Tagging as epic as there are several things to do here still.
- Understand the EventLogging URL length constraints and how to deal with them. Since the first version was a proof of concept to count errors, we kept the original pass very simple but did hit T206257. We'd need to work out what fields to trim and how to do this (we bikeshedded a little when attempting to do this in the first pass)
- Talk to analytics and get buy-in/permission. The previous attempt to enable this in production was descoped (see T203814#4576030 and description edits
- Add stack traces to WebClientError events. Right now we're not including them in the current implementation because of the URL length. These will be essential. See T202026 for more information.
- Work out how to deal with error spiking. Even at a small sample, an error that hits 100% of users could bring down our entire EventLogging cluster. We'd need to talk to analytics about whether rolling back a deploy is enough to do this.

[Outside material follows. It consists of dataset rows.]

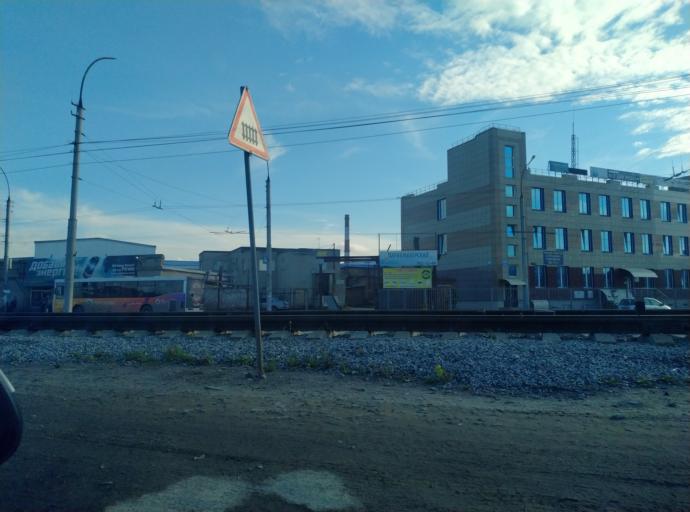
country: RU
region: Novosibirsk
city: Tolmachevo
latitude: 55.0138
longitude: 82.8088
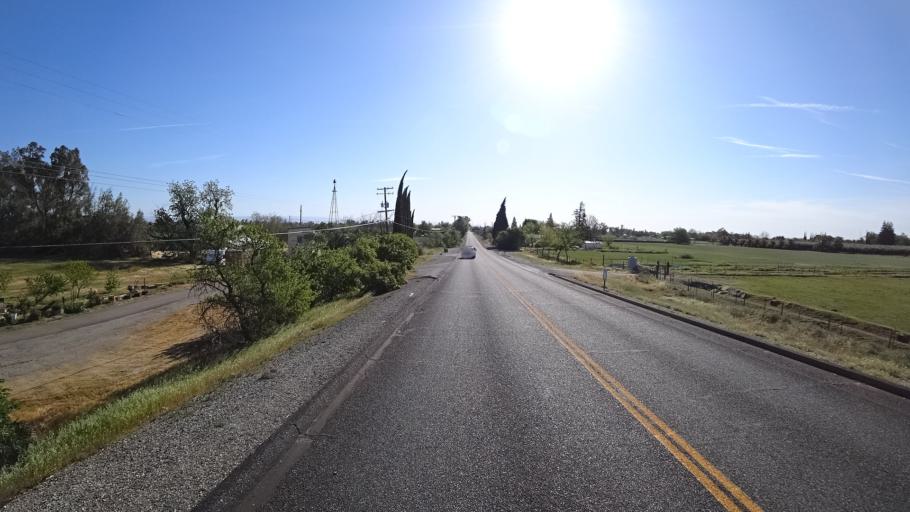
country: US
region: California
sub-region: Glenn County
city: Orland
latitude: 39.7258
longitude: -122.2046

- Work out how to deal with the frustration of non-deduplication. The feedback we got from people who have used EventLogging is that having the stack traces allowed them to fix the common bugs, but the other ones were harder to track down. We have no idea of the spread of our errors - all of them could be different, or many of them could be duplicates. We should think about what queries we can use to de-duplicate errors (And work out how many people they impact) and how our stack trace can be structured to help facilitate that.
- Work out a suitable sampling rate, based on the possibility of error spikes, the need to identify some of the bugs our users are using.
- Progressive roll out - once all above is done we should slowly ramp up the sampling rate cautiously.